# Rotala sp. "green"



## stevenlau (Jul 21, 2009)

Hi,

I like this plant so much for the first time I tried planted tank and have been planting them since then till now and the only thing that make curious is that why my Rotala seems to have shorter leaves compared to the pictures that I can find on the net? Is my Rotala not growing healthy? Also, the leaves color is seems darker green too to what it is supposed to be lighter green.

My Rotala sp. "green"

















compared to picture from www.tropica.com









Or I have false Rotala? or variegated? Please share your knowledge and thank you.


----------



## khanzer22 (Nov 30, 2009)

Not 100% sure (I don't grow this plant) but I think it may be because you have the regular green variety... I've read on some threads that there's narrow leaf variety of it (which is shown on the tropica pic I think)... Just my $.02


----------



## Crispino Ramos (Mar 21, 2008)

The tropica Rotala green is indeed the narrow leafed, tapered leaf tip variety.


----------



## stevenlau (Jul 21, 2009)

Hmm...I see, apparently it has 2 variety. Thank you.


----------



## Cavan Allen (Jul 22, 2004)

I'm not convinced that there are two. I'd say it's more likely due to conditions.


----------



## stevenlau (Jul 21, 2009)

Cavan Allen said:


> I'm not convinced that there are two. I'd say it's more likely due to conditions.

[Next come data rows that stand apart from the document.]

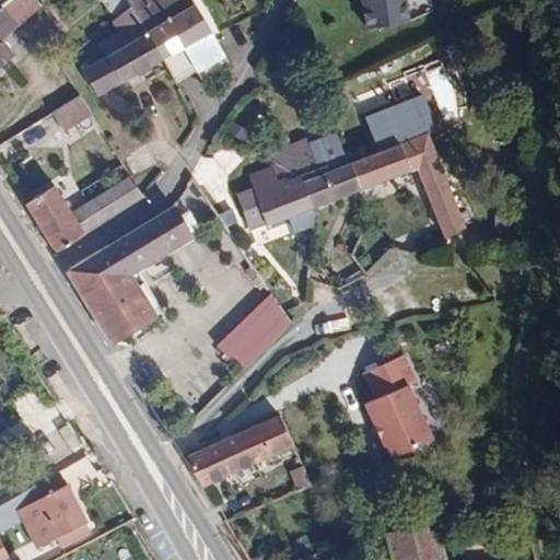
[(0,0),(0,10),(6,6),(11,0),(0,0)]
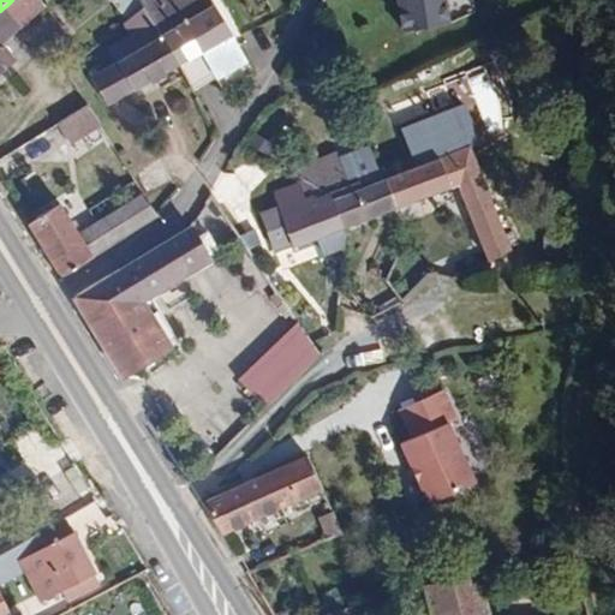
[(113,0),(120,15),(142,6),(138,0),(113,0)]
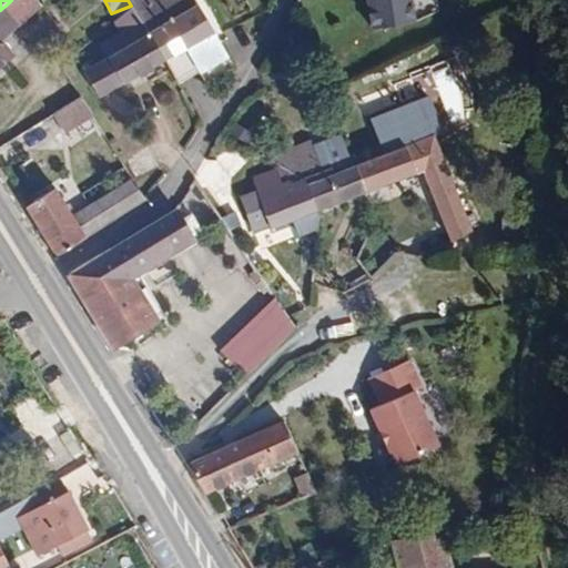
[(369,0),(374,26),(418,18),(415,0),(369,0)]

Hmm...I thought so too...conditions. But Cavan Allen, what particular conditions according to you that might rendering them slightly different in shape and leaves color (mine is darker green)? Thank you very much.

Could it be temperature? I'm from NE Asia and I noticed most of my friends tank who has it pretty much like mine until I realize that hobbyist from Europe or US tend to have tapered leaves.


----------



## doubleott05 (Jul 20, 2005)

lighting... and ferts


----------



## stevenlau (Jul 21, 2009)

doubleott05 said:


> lighting... and ferts


How is the lighting? Intense? Does lighting bulbs specifications also make a different? If so, in what color they tend to make good 'narrow leaf'? Red or skywhite/bluish?

How about the fertz? Is there some particular macro or micro should I increase?

Thank you very much.


----------



## bigstick120 (Mar 8, 2005)

There are 2 types, the green narrow, is significantly more narrow the the regular green. The narrow version also seems to grow more upright then the regular.

I believe Aaron T had both of them going in the same tank once, that leads me to the fact that there are you types.


----------



## stevenlau (Jul 21, 2009)

But look like mine is not "narrow leaf" nor "regular leaf" isn't it? Any new variety?


----------



## Cavan Allen (Jul 22, 2004)

Anyone who can provide me with good flowering specimens of it/either shall be rewarded.


----------